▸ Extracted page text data

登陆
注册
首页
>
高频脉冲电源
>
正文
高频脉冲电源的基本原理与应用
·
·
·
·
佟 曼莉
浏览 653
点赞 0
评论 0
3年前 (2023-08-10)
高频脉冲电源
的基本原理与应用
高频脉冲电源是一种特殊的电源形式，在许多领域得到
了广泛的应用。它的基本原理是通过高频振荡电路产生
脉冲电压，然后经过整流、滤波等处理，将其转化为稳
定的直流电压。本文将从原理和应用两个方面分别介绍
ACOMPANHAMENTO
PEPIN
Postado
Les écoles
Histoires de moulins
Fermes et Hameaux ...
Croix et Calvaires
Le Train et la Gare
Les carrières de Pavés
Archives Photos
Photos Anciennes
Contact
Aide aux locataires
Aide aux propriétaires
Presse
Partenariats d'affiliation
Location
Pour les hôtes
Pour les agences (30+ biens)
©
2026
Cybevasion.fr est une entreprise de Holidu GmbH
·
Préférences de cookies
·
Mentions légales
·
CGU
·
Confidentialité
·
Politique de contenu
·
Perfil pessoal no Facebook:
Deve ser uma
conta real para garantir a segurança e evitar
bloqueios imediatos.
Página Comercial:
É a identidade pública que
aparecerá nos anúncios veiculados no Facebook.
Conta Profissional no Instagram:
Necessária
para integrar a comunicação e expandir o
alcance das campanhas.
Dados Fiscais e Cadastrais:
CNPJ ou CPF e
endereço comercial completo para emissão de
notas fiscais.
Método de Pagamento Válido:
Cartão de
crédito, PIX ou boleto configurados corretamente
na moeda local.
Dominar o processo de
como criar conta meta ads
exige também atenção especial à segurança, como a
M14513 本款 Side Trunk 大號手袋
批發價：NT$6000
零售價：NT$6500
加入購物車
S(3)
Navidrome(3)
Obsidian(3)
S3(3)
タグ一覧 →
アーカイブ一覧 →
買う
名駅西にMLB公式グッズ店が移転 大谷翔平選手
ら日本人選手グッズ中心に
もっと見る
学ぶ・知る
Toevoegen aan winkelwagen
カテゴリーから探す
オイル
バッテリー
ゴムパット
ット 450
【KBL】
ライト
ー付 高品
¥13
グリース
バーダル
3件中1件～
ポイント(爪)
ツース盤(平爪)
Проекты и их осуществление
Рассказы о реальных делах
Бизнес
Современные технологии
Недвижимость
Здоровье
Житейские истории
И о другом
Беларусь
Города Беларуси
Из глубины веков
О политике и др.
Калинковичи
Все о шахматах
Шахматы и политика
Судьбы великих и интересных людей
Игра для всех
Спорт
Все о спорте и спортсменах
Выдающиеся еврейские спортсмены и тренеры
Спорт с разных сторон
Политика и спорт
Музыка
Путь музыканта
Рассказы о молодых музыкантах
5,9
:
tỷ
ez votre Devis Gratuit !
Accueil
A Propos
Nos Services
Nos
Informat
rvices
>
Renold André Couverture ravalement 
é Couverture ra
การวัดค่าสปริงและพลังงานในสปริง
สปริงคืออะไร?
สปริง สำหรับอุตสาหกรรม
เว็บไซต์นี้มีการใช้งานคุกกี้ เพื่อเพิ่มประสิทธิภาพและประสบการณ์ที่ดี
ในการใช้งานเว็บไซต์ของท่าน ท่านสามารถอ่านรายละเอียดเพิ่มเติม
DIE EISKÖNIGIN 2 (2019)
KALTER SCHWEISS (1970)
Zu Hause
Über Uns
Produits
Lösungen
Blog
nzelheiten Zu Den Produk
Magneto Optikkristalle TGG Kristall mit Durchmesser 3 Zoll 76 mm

▸ About this exercise
Output every line of the extracted page text data above verbatim, keeping the original order.

▸ Answer to the problem
登陆
注册
首页
>
高频脉冲电源
>
正文
高频脉冲电源的基本原理与应用
·
·
·
·
佟 曼莉
浏览 653
点赞 0
评论 0
3年前 (2023-08-10)
高频脉冲电源
的基本原理与应用
高频脉冲电源是一种特殊的电源形式，在许多领域得到
了广泛的应用。它的基本原理是通过高频振荡电路产生
脉冲电压，然后经过整流、滤波等处理，将其转化为稳
定的直流电压。本文将从原理和应用两个方面分别介绍
ACOMPANHAMENTO
PEPIN
Postado
Les écoles
Histoires de moulins
Fermes et Hameaux ...
Croix et Calvaires
Le Train et la Gare
Les carrières de Pavés
Archives Photos
Photos Anciennes
Contact
Aide aux locataires
Aide aux propriétaires
Presse
Partenariats d'affiliation
Location
Pour les hôtes
Pour les agences (30+ biens)
©
2026
Cybevasion.fr est une entreprise de Holidu GmbH
·
Préférences de cookies
·
Mentions légales
·
CGU
·
Confidentialité
·
Politique de contenu
·
Perfil pessoal no Facebook:
Deve ser uma
conta real para garantir a segurança e evitar
bloqueios imediatos.
Página Comercial:
É a identidade pública que
aparecerá nos anúncios veiculados no Facebook.
Conta Profissional no Instagram:
Necessária
para integrar a comunicação e expandir o
alcance das campanhas.
Dados Fiscais e Cadastrais:
CNPJ ou CPF e
endereço comercial completo para emissão de
notas fiscais.
Método de Pagamento Válido:
Cartão de
crédito, PIX ou boleto configurados corretamente
na moeda local.
Dominar o processo de
como criar conta meta ads
exige também atenção especial à segurança, como a
M14513 本款 Side Trunk 大號手袋
批發價：NT$6000
零售價：NT$6500
加入購物車
S(3)
Navidrome(3)
Obsidian(3)
S3(3)
タグ一覧 →
アーカイブ一覧 →
買う
名駅西にMLB公式グッズ店が移転 大谷翔平選手
ら日本人選手グッズ中心に
もっと見る
学ぶ・知る
Toevoegen aan winkelwagen
カテゴリーから探す
オイル
バッテリー
ゴムパット
ット 450
【KBL】
ライト
ー付 高品
¥13
グリース
バーダル
3件中1件～
ポイント(爪)
ツース盤(平爪)
Проекты и их осуществление
Рассказы о реальных делах
Бизнес
Современные технологии
Недвижимость
Здоровье
Житейские истории
И о другом
Беларусь
Города Беларуси
Из глубины веков
О политике и др.
Калинковичи
Все о шахматах
Шахматы и политика
Судьбы великих и интересных людей
Игра для всех
Спорт
Все о спорте и спортсменах
Выдающиеся еврейские спортсмены и тренеры
Спорт с разных сторон
Политика и спорт
Музыка
Путь музыканта
Рассказы о молодых музыкантах
5,9
:
tỷ
ez votre Devis Gratuit !
Accueil
A Propos
Nos Services
Nos
Informat
rvices
>
Renold André Couverture ravalement 
é Couverture ra
การวัดค่าสปริงและพลังงานในสปริง
สปริงคืออะไร?
สปริง สำหรับอุตสาหกรรม
เว็บไซต์นี้มีการใช้งานคุกกี้ เพื่อเพิ่มประสิทธิภาพและประสบการณ์ที่ดี
ในการใช้งานเว็บไซต์ของท่าน ท่านสามารถอ่านรายละเอียดเพิ่มเติม
DIE EISKÖNIGIN 2 (2019)
KALTER SCHWEISS (1970)
Zu Hause
Über Uns
Produits
Lösungen
Blog
nzelheiten Zu Den Produk
Magneto Optikkristalle TGG Kristall mit Durchmesser 3 Zoll 76 mm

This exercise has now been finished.